Variable remuneration packages for the C-suite will need to be revisited as well to ‘align the interests of the executives with the sustainable value-creation objectives of the company’ in accordance with Provision 7.8 of the new Code.
Shareholder engagement continues to be a priority for companies as institutional investors increasingly hold boards accountable for company performance and demand greater transparency, including direct engagement with independent directors. They continue to challenge the board with tough questions around the broad topics in this agenda as well as specifics around their role in company strategy and risk evaluation, and the findings from their own board assessment.
In order to ensure they have the full picture, boards should request periodic updates from management about the executive level engagement practices: Do we regularly engage with our largest shareholders and understand their priorities? Do they have access to the right people? What is the board’s position on meeting with investors? And perhaps most importantly, is the company providing investors with a clear, current picture of its performance, challenges and long-term vision?
Be mindful of the company’s vulnerabilities to activist investors. Activism need not be short-term nor undermine the board’s strategic thinking – done properly it can help focus the strategy and drive enhanced corporate governance. Play the role of activists by looking at the company from the outside-in and prompting change from within to benefit shareholders.
Expect that strategy, executive compensation, management performance, ESG and board composition will remain squarely on investors’ radar. Also expect investors to focus on how companies are adapting their strategies to address the economic and geopolitical uncertainties and dynamics shaping the business and risk environment in 2020. The Code now also contains a dedicated separate Principle 8 on engaging with shareholders – with provisions per type of shareholder.
Even the best-prepared companies will experience a crisis, and companies that respond quickly and effectively tend to weather crises better. Crisis readiness goes hand-in-hand with good risk management – identifying and anticipating risks and putting in place a system of controls to help prevent crises or mitigate their impact.
In addition to cultural risks (see infra), we are clearly seeing an increased board focus on key operational risks across the extended global organization – e.g., supply chain and outsourcing risks, information technology and data security risks. Does the board understand the company’s critical operational risks? What’s changed in the operating environment? Has the company experienced any control failures? Is management sensitive to early warning signs regarding safety, product quality, and compliance?

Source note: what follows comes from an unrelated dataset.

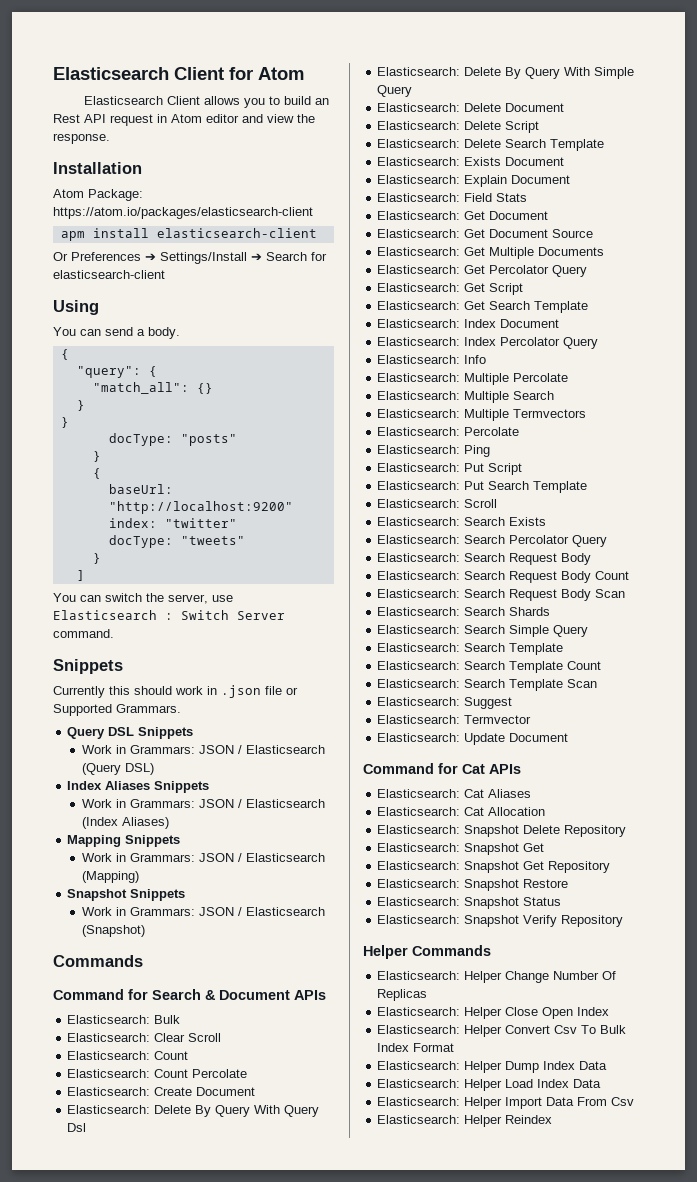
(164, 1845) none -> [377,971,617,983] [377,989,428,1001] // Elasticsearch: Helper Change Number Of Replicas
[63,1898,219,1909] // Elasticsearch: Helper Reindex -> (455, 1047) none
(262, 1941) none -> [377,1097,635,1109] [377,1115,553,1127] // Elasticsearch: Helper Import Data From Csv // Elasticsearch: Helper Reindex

Help ensure that management is weighing a broad spectrum of what-if scenarios – from supply chains and the financial health of vendors to geopolitical risks, natural disasters, terrorist acts, and cyber threats. Is the company’s crisis response plan robust and ready to go? Does it cover different scenarios? Is the plan actively tested or war-gamed and updated as needed? Does it take into account the loss of critical infrastructure – e.g., telecommunications networks, financial systems, transportation, and energy supplies? Does it include communications protocols to keep the board apprized of events and the company’s response – and to address the company’s stakeholders?
The global economy is faced with a 'synchronized slowdown', the past five years have been the warmest on record, and cyberattacks are expected to increase this year – all while citizens protest the political and economic conditions in their countries and voice concerns about systems that exacerbate inequality.